To determine the drag on a fish living in the boundary layer of another swimming organism involved using existing aerodynamic data about the drag of nearby or attached objects – which is often greater than the sum of the drag of the two objects when measured separately – and calculating the flow of over a blue whale using computational fluid dynamics using a supercomputer in Barcelona, Spain.
“We needed an international and multidisciplinary team of scientists to pull this off, including biologists, programmers, and engineers,” Anderson said.
The study utilized the first-ever continuous recording of remora behavior on a host organism, using advanced biosensing tags with video recording capabilities. The footage shows remora freely moving around whales 30 times their size, using previously unknown surfing and skimming behaviors along special low-draft traveling lanes in the boundary layer just off the surface of the whale’s body. The researchers found that drag in that area is reduced by up to 72 percent compared to the much more forceful “free stream” just above it.

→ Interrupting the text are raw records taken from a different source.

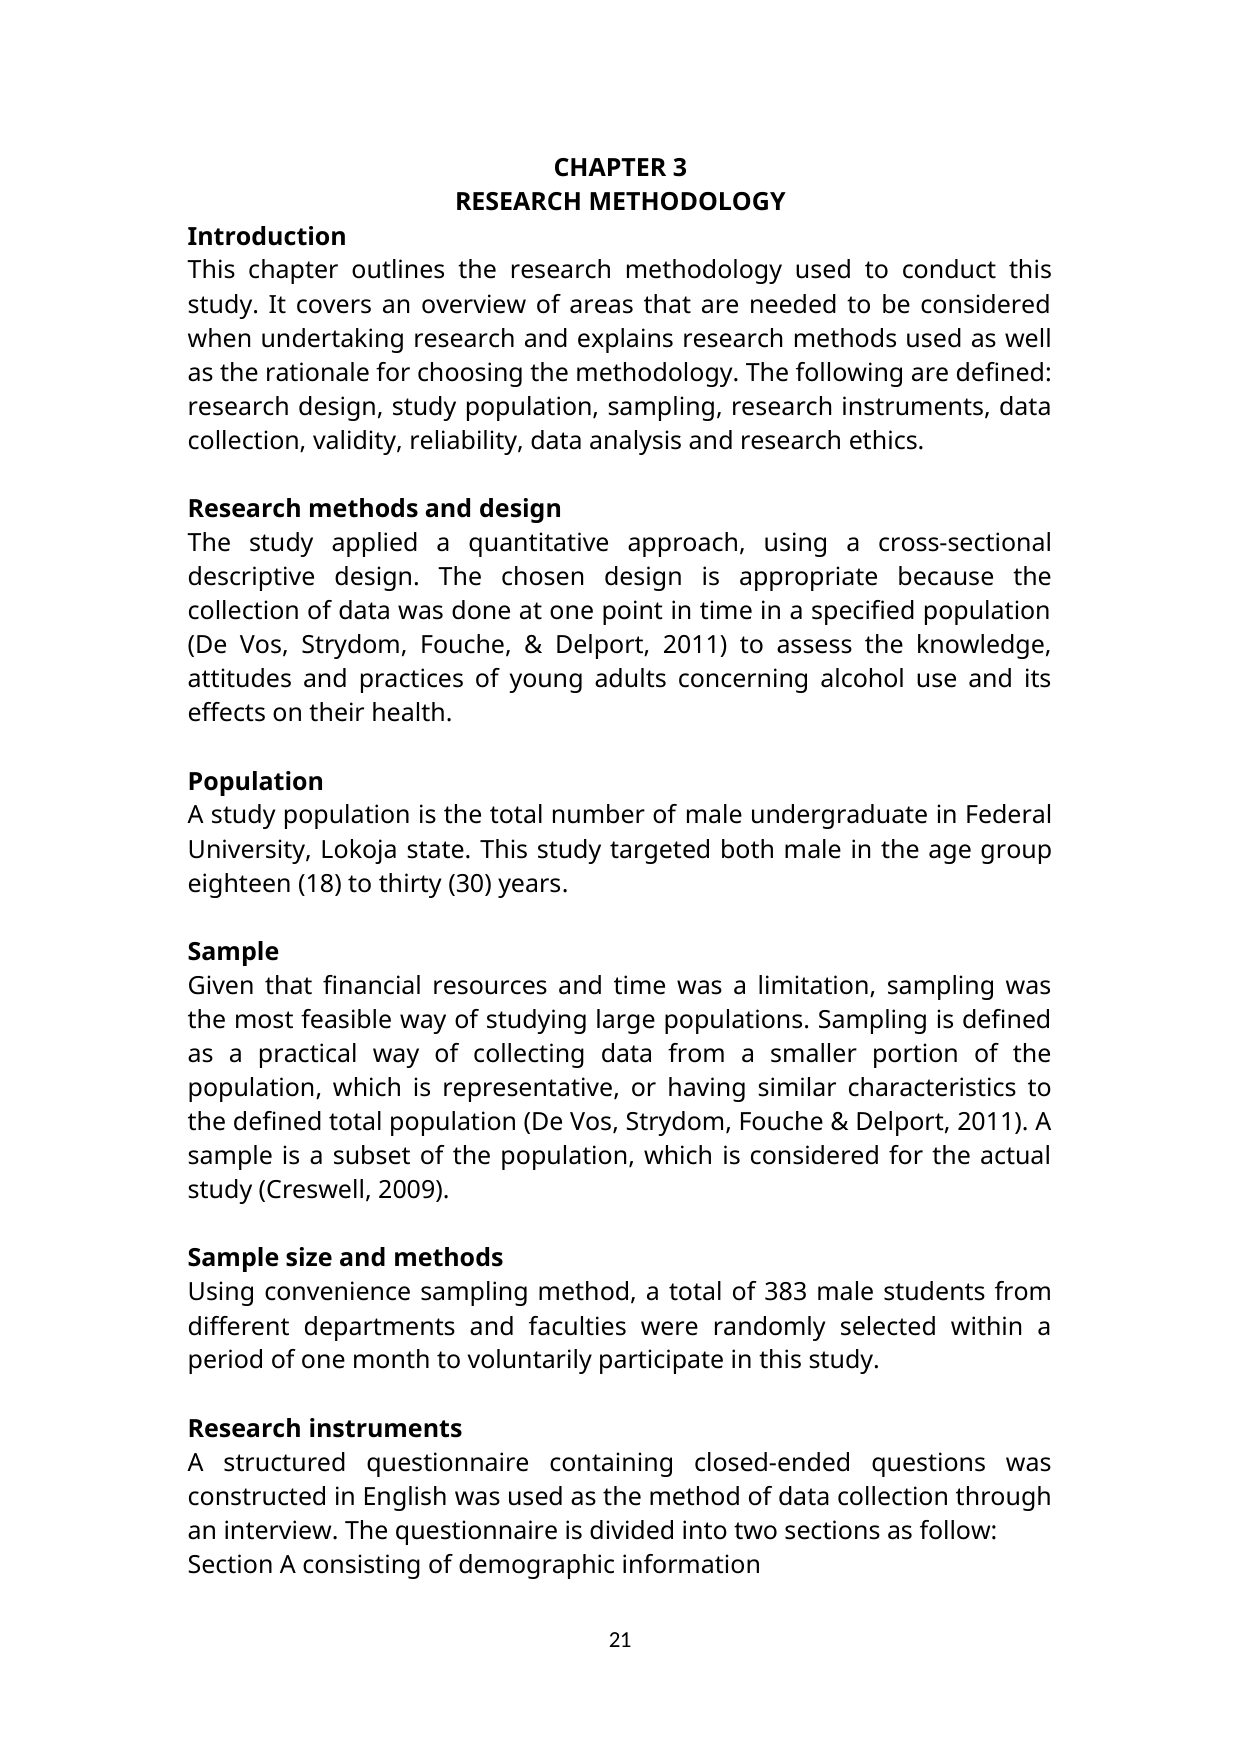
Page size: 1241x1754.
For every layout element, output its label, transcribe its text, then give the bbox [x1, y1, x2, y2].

text Research methods and design [187, 491, 1053, 525]
text RESEARCH METHODOLOGY [187, 184, 1053, 218]
text CHAPTER 3 [187, 150, 1053, 184]
text A structured questionnaire containing closed-ended questions was constructed in English was used as the method of data collection through an interview. The questionnaire is divided into two sections as follow: [187, 1444, 1053, 1547]
text Section A consisting of demographic information [187, 1547, 1053, 1581]
text Introduction [187, 218, 1053, 252]
text Research instruments [187, 1410, 1053, 1444]
text A study population is the total number of male undergraduate in Federal University, Lokoja state. This study targeted both male in the age group eighteen (18) to thirty (30) years. [187, 797, 1053, 899]
text The study applied a quantitative approach, using a cross-sectional descriptive design. The chosen design is appropriate because the collection of data was done at one point in time in a specified population (De Vos, Strydom, Fouche, & Delport, 2011) to assess the knowledge, attitudes and practices of young adults concerning alcohol use and its effects on their health. [187, 525, 1053, 729]
text Sample size and methods [187, 1240, 1053, 1274]
text Population [187, 763, 1053, 797]
text Using convenience sampling method, a total of 383 male students from different departments and faculties were randomly selected within a period of one month to voluntarily participate in this study. [187, 1274, 1053, 1376]
text Given that financial resources and time was a limitation, sampling was the most feasible way of studying large populations. Sampling is defined as a practical way of collecting data from a smaller portion of the population, which is representative, or having similar characteristics to the defined total population (De Vos, Strydom, Fouche & Delport, 2011). A sample is a subset of the population, which is considered for the actual study (Creswell, 2009). [187, 967, 1053, 1206]
text This chapter outlines the research methodology used to conduct this study. It covers an overview of areas that are needed to be considered when undertaking research and explains research methods used as well as the rationale for choosing the methodology. The following are defined: research design, study population, sampling, research instruments, data collection, validity, reliability, data analysis and research ethics. [187, 252, 1053, 457]
text Sample [187, 933, 1053, 967]
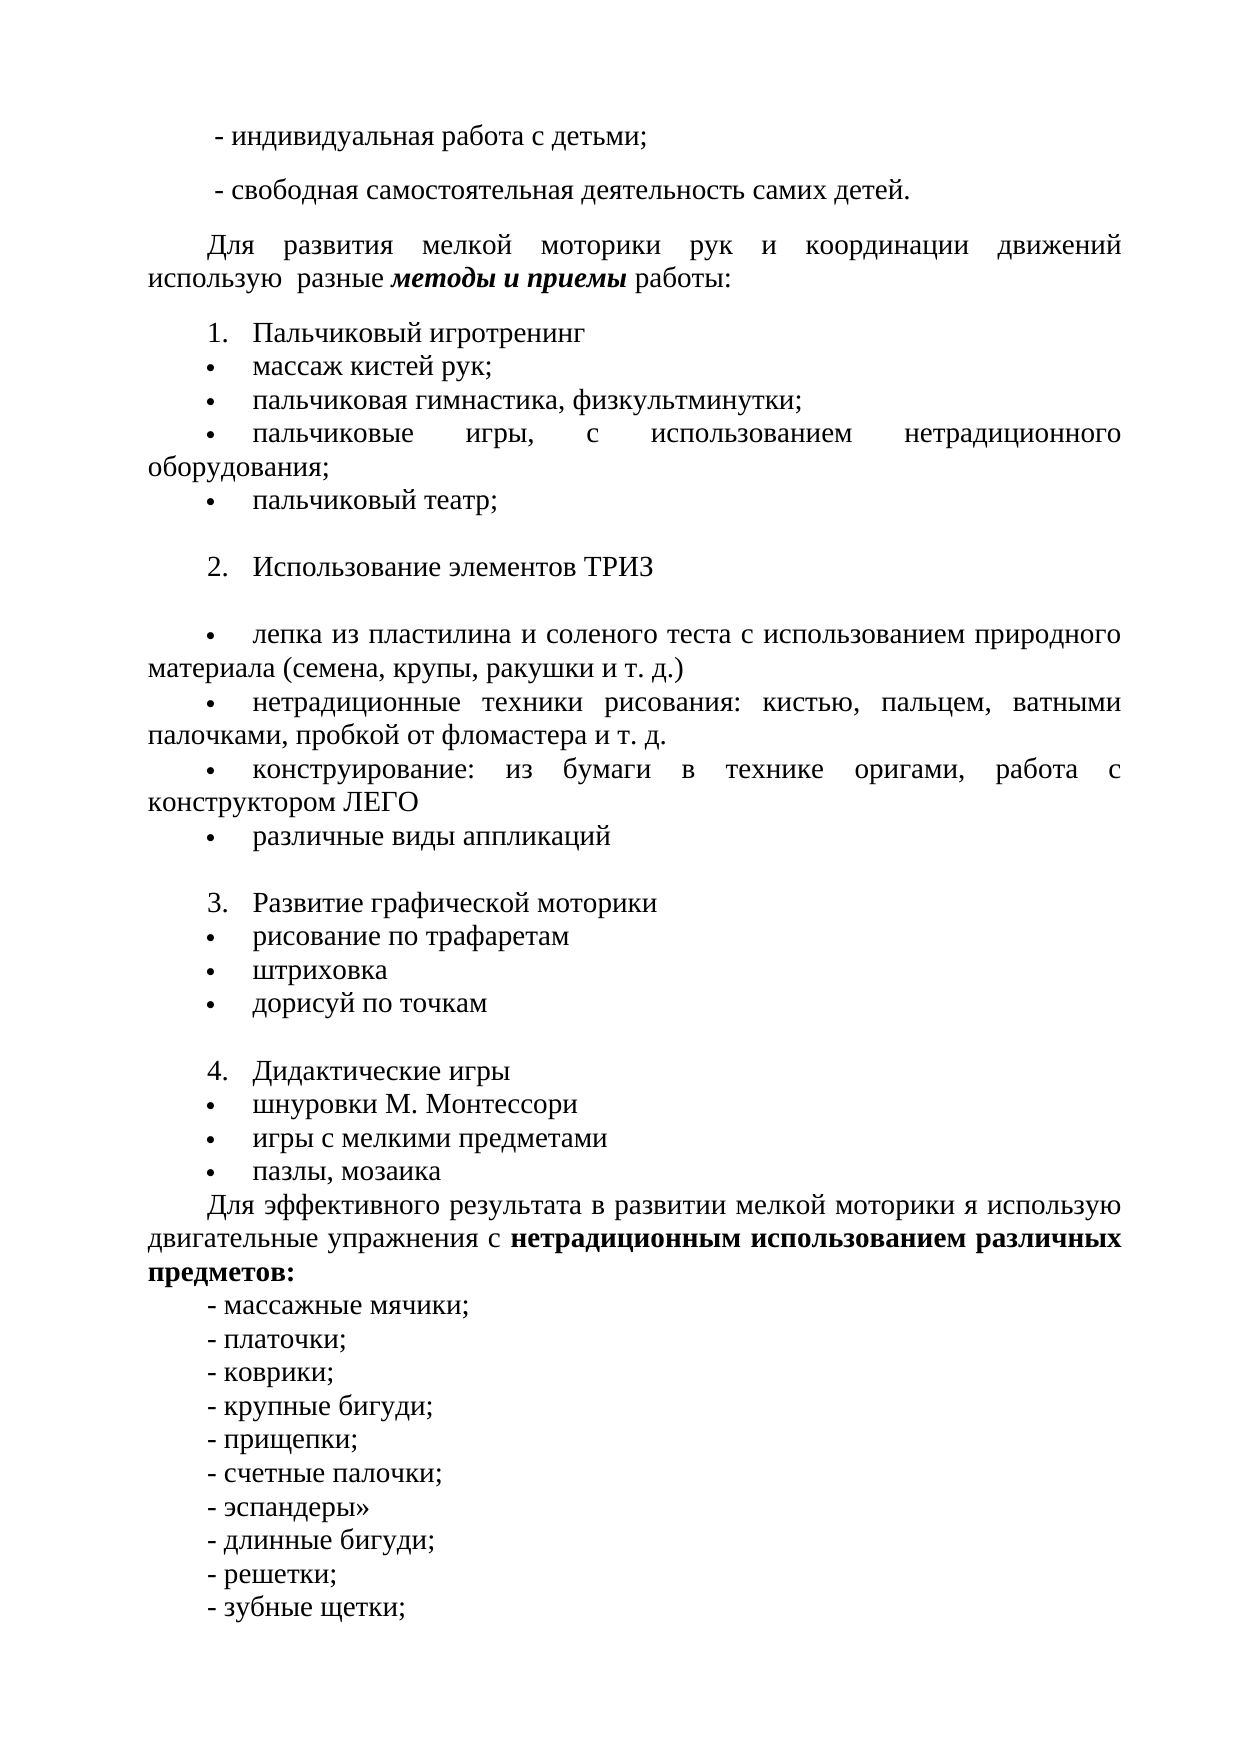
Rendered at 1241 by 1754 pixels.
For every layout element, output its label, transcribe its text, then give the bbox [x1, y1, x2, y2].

text Для эффективного результата в развитии мелкой моторики я использую двигательные упражнения с нетрадиционным использованием различных предметов: [148, 1187, 1122, 1287]
text - коврики; [148, 1354, 1122, 1388]
text - длинные бигуди; [148, 1522, 1122, 1556]
text - эспандеры» [148, 1489, 1122, 1522]
list пальчиковые игры, с использованием нетрадиционного оборудования; [148, 415, 1122, 482]
list игры с мелкими предметами [148, 1120, 1122, 1153]
list шнуровки М. Монтессори [148, 1086, 1122, 1120]
text - зубные щетки; [148, 1589, 1122, 1623]
text - счетные палочки; [148, 1455, 1122, 1489]
list штриховка [148, 952, 1122, 986]
list Использование элементов ТРИЗ [148, 549, 1122, 583]
list конструирование: из бумаги в технике оригами, работа с конструктором ЛЕГО [148, 751, 1122, 818]
text Для развития мелкой моторики рук и координации движений использую разные методы и приемы работы: [148, 227, 1122, 294]
text - крупные бигуди; [148, 1388, 1122, 1422]
list массаж кистей рук; [148, 348, 1122, 382]
list различные виды аппликаций [148, 818, 1122, 851]
text - свободная самостоятельная деятельность самих детей. [148, 172, 1122, 206]
text - индивидуальная работа с детьми; [148, 118, 1122, 152]
list лепка из пластилина и соленого теста с использованием природного материала (семена, крупы, ракушки и т. д.) [148, 617, 1122, 684]
list Пальчиковый игротренинг [148, 315, 1122, 348]
list Дидактические игры [148, 1053, 1122, 1086]
text - прищепки; [148, 1422, 1122, 1455]
list дорисуй по точкам [148, 986, 1122, 1019]
list пальчиковый театр; [148, 482, 1122, 516]
list нетрадиционные техники рисования: кистью, пальцем, ватными палочками, пробкой от фломастера и т. д. [148, 684, 1122, 751]
list рисование по трафаретам [148, 918, 1122, 952]
text - массажные мячики; [148, 1287, 1122, 1321]
text - решетки; [148, 1556, 1122, 1589]
list пальчиковая гимнастика, физкультминутки; [148, 382, 1122, 415]
text - платочки; [148, 1321, 1122, 1354]
list пазлы, мозаика [148, 1153, 1122, 1187]
list Развитие графической моторики [148, 885, 1122, 918]
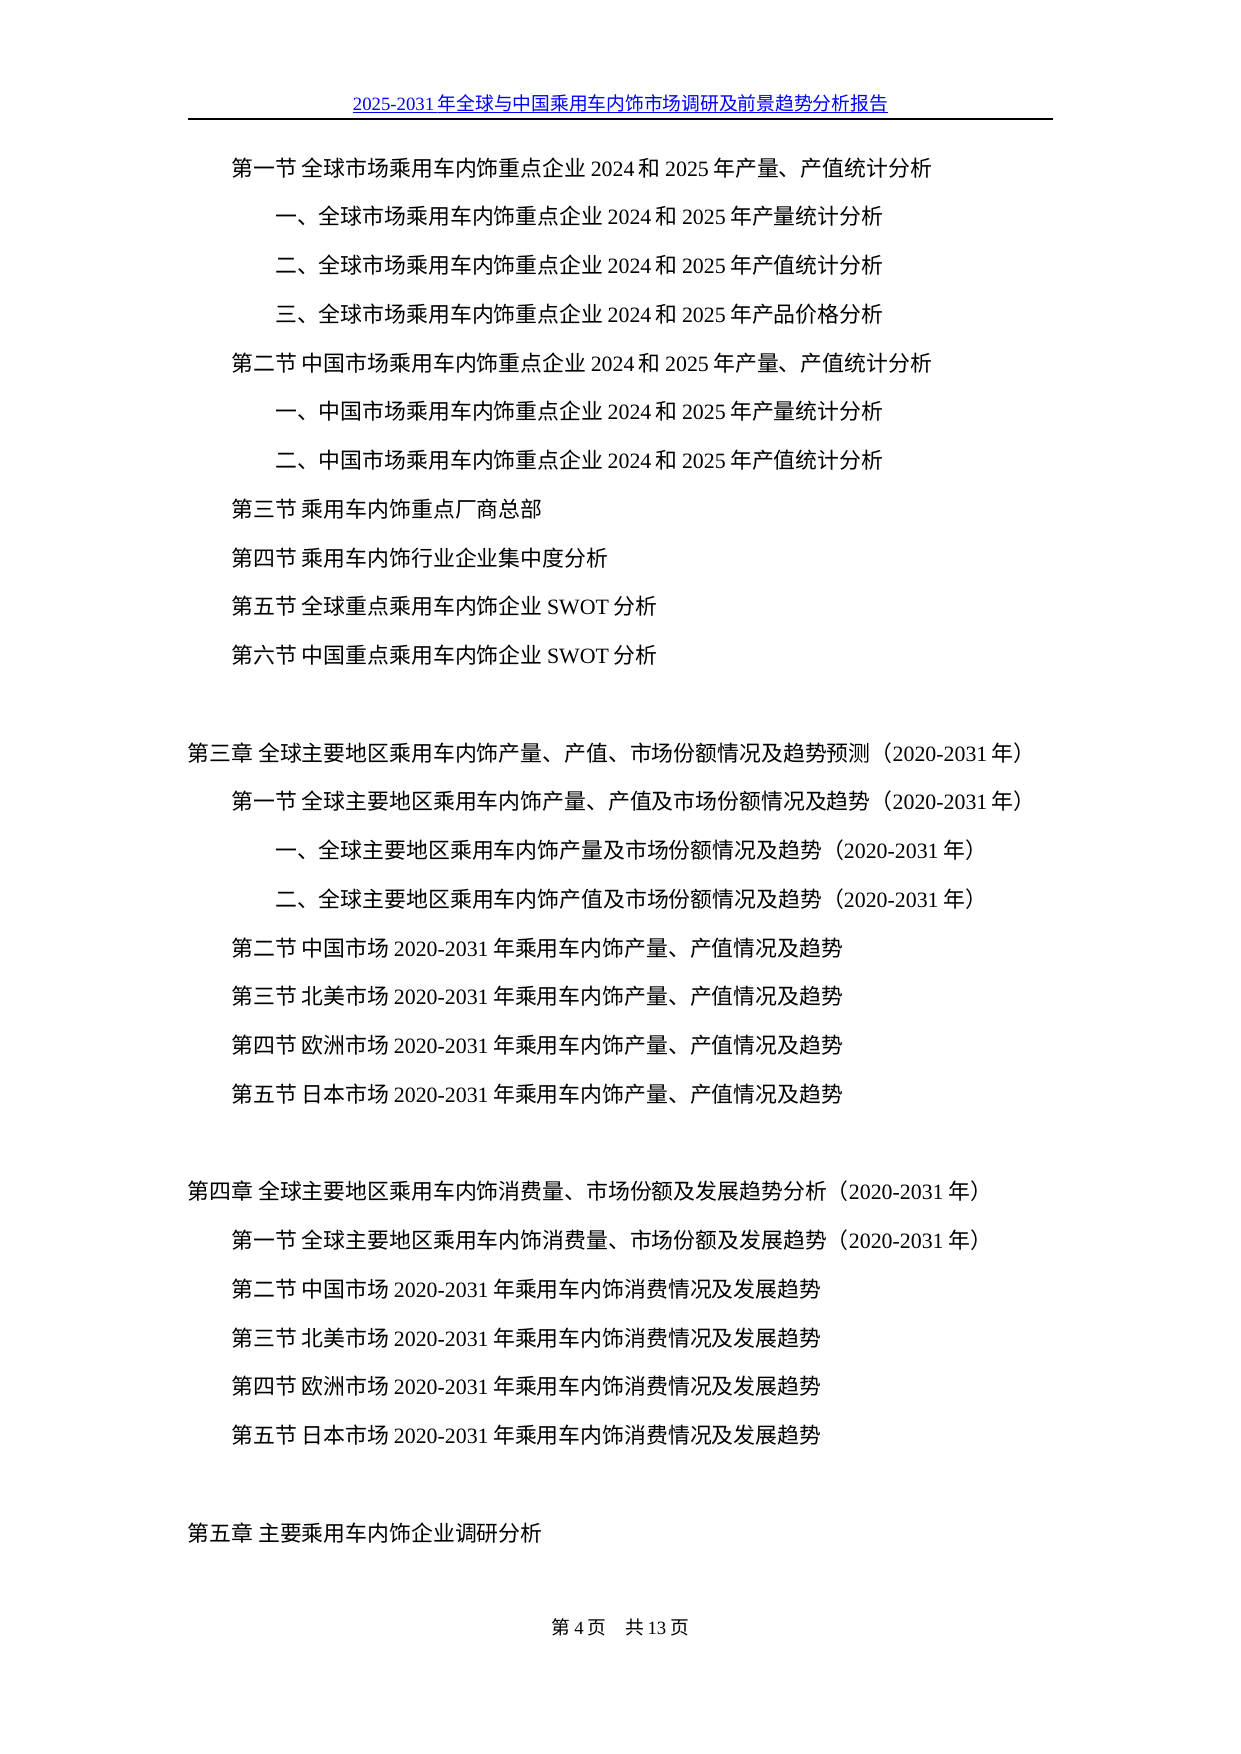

“In the end we found that remora do generally seek out locations on whales where they experience lower drag, but we also learned that their suction device on the top of their head is so strong that they can hang on just about anywhere if they want to--even the whale's tail fluke! Nevertheless, in general, they go for the easy ride,” Anderson said.
“This probably saves the remora energy and makes life less costly as they hitchhike on and skim over the whale surface like a NASA probe over an asteroid like it is some mini-world,” he said. “Hopefully the work will inform whale tagging both in terms of where to place tags and how to design the suction cups used to hold them on. Those remora clearly know a thing or two about hanging on!”
Anderson has been conducting research of whale tags and remora for several years with students in his lab at both Grove City College and at Woods Hole Oceanographic Institution (WHOI) in Massachusetts, where he is a guest investigator. Anderson’s student Spencer Garborg ’15 was an author on a 2017 paper regarding whale tags in the journal PLOS One, as was Ellen (Turner) Zerbe ’17 on a 2019 paper in the IEEE Sensors Journal. These kinds of opportunities for undergraduate research in Anderson’s lab are made possible by the Swezey and Jewell, Moore and MacKenzie funds, and have propelled students to internships and graduate work at schools such as MIT, Princeton, Vanderbilt, the University of Alabama and Boston University.
In addition to Anderson, a number of scientists contributed to the article. They include lead author Brooke E. Flammang, Simone Marras, Abhishek Mukherjee and Haley E. Amplo of New Jersey Institute of Technology; Jeremy A. Goldbogen and David E. Cade of Stanford University; Oriol Lehmkuhl, Guillaume Houzeaux and Mariano Vázquez, Department of Computer Applications in Science and Engineering, AQ1 Supercomputing Center, Barcelona; Michael Beckert and Jason H. Nadler of Georgia Tech Research Institute; John Calambokidis of Cascadia Research Collective; and Ari S. Friedlaender of University of California Santa Cruz.